• Available records:

....

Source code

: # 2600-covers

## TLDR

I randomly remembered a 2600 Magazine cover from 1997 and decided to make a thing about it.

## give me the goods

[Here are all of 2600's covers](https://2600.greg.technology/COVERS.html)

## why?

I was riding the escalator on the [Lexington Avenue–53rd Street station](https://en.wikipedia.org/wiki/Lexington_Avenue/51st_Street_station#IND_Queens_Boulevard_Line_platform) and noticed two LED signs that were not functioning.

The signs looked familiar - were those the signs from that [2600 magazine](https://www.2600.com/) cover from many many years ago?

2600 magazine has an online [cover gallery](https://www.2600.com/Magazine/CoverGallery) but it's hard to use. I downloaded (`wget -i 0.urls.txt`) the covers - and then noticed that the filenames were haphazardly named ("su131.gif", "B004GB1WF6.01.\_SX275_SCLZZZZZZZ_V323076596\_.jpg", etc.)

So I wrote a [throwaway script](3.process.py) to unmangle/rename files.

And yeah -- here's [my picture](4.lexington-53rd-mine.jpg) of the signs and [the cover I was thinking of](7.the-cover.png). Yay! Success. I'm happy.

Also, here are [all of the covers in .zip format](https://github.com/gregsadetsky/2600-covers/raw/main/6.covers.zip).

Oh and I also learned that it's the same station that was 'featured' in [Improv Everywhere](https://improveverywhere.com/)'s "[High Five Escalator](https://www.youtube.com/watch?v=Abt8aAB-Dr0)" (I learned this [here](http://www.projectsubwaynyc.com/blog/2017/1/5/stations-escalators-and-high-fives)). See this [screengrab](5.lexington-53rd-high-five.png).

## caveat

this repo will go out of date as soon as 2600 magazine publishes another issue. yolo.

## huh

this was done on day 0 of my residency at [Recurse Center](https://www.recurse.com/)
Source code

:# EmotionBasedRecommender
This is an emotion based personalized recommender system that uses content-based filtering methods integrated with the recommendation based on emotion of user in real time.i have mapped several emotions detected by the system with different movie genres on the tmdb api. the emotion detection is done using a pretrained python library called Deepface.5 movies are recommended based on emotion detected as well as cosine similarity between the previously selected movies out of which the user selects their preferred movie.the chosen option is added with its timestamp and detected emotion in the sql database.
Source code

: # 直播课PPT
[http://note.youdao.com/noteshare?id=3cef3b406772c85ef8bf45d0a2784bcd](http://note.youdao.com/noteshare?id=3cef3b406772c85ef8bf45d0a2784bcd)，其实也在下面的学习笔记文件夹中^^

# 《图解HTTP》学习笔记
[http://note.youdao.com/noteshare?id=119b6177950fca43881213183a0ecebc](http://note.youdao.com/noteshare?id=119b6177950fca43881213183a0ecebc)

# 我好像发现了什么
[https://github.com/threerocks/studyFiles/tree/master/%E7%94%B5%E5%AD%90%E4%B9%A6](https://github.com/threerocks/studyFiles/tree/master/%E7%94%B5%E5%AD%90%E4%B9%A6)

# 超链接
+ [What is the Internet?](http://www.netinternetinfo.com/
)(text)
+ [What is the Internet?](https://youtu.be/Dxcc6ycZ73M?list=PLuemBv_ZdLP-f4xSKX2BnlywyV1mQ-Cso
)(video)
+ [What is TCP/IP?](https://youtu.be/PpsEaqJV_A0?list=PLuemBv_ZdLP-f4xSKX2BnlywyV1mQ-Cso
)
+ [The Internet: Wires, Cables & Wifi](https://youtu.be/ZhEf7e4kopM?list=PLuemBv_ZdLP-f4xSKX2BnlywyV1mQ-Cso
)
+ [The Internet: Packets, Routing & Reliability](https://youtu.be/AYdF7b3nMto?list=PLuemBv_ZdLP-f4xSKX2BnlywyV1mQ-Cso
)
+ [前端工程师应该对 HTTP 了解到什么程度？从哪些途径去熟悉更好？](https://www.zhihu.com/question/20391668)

....

• Assignment:
Arrange the lines of the data above, from its first line through the line containing "The signs looked", inclusive, as a JSON list of strings with one string per line. Leave out blank lines.

• Response to the exercise:
[
  "Source code",
  ": # 2600-covers",
  "## TLDR",
  "I randomly remembered a 2600 Magazine cover from 1997 and decided to make a thing about it.",
  "## give me the goods",
  "[Here are all of 2600's covers](https://2600.greg.technology/COVERS.html)",
  "## why?",
  "I was riding the escalator on the [Lexington Avenue–53rd Street station](https://en.wikipedia.org/wiki/Lexington_Avenue/51st_Street_station#IND_Queens_Boulevard_Line_platform) and noticed two LED signs that were not functioning.",
  "The signs looked familiar - were those the signs from that [2600 magazine](https://www.2600.com/) cover from many many years ago?"
]